Extend the recipe on visualizing the iris data in R, picking up after its final boxplot command.

Extract to read:
┏━━

For information on reshape and aggregate, refer to the help documents by using ?reshape or ?aggregate.

Visualizing data

Visualization is a powerful way to communicate information through graphical means. Visual presentations make data easier to comprehend. This recipe presents some basic functions to plot charts, and demonstrates how visualizations are helpful in data exploration.

Getting ready

Ensure that you have completed the previous recipes by installing R on your operating system.

How to do it...

Perform the following steps to visualize a dataset:

  1. Load the iris data into the R session:
        > data(iris)  
  1. Calculate the frequency of species within the iris using the table command:
        > table.iris = table(iris$Species)
        > table.iris
        Output:
      

setosa versicolor virginica 50 50 50
  1. As the frequency in the table shows, each species represents 1/3 of the iris data. We can draw a simple pie chart to represent the distribution of species within the iris:
        > pie(table.iris)
        Output:
The pie chart of species distribution
  1. The histogram creates a frequency plot of sorts along the x-axis. The following example produces a histogram of the sepal length:
        > hist(iris$Sepal.Length)  
The histogram of the sepal length
  1. In the histogram, the x-axis presents the sepal length and the y-axis presents the count for different sepal lengths. The histogram shows that for most irises, sepal lengths range from 4 cm to 8 cm.
  2. Boxplots, also named box and whisker graphs, allow you to convey a lot of information in one simple plot. In such a graph, the line represents the median of the sample. The box itself shows the upper and lower quartiles. The whiskers show the range:
        > boxplot(Petal.Width ~ Species, data = iris)

┗━━

Data section:
┏━━

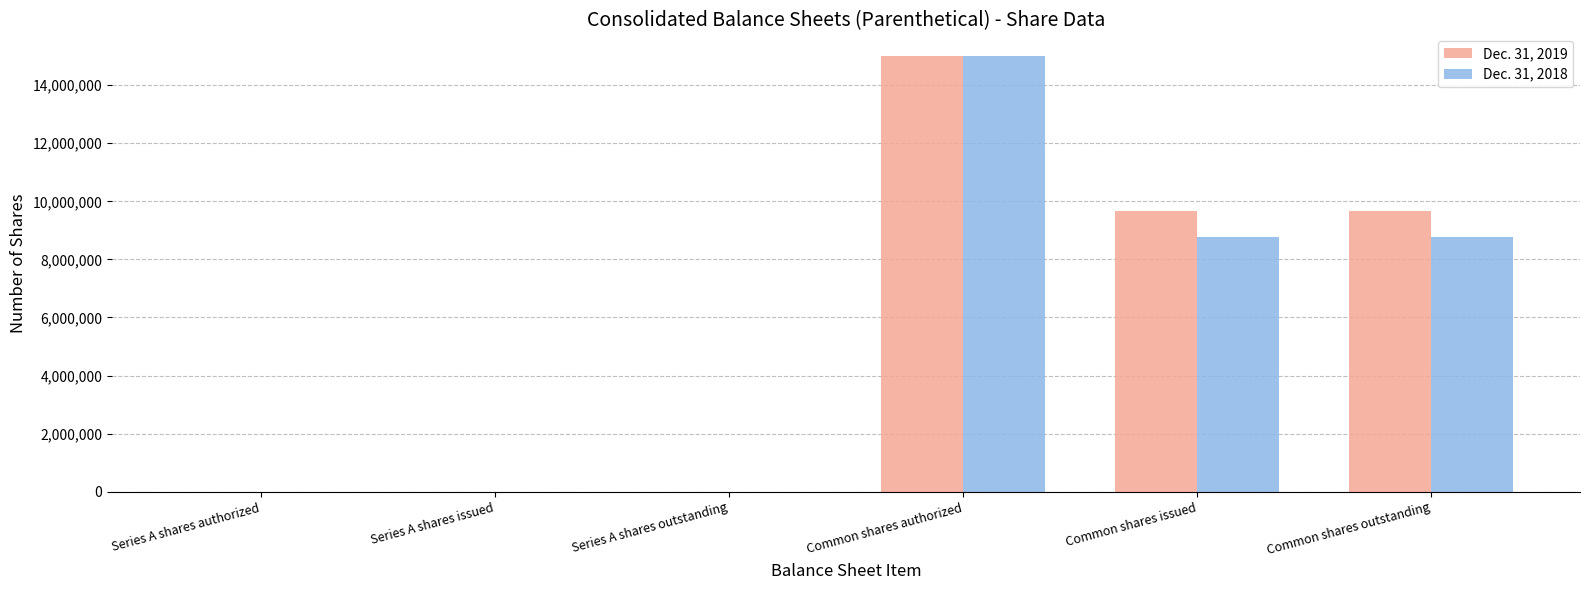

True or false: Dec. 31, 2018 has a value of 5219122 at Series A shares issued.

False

┗━━

Output of the exercise:
The boxplot of the petal width
  1. The preceding screenshot clearly shows the median and upper range of the petal width of the setosa is much shorter than versicolor and virginica. Therefore, the petal width can be used as a substantial attribute to distinguish iris species.
  2. A scatter plot is used when there are two variables to plot against one another. This example plots the petal length against the petal width and color dots in accordance to the species it belongs to:
        > plot(x=iris$Petal.Length, y=iris$Petal.Width, col=iris$Species) 
The scatter plot of the sepal length
  1. The preceding screenshot is a scatter plot of the petal length against the petal width. As there are four attributes within the iris dataset, it takes six operations to plot all combinations. However, R provides a function named pairs, which can generate each subplot in one figure:
        > pairs(iris[1:4], main = "Edgar Anderson's Iris Data", pch = 21, 
bg = c("red", "green3", "blue")[unclass(iris$Species)])
Pairs scatterplot of iris data

How it works...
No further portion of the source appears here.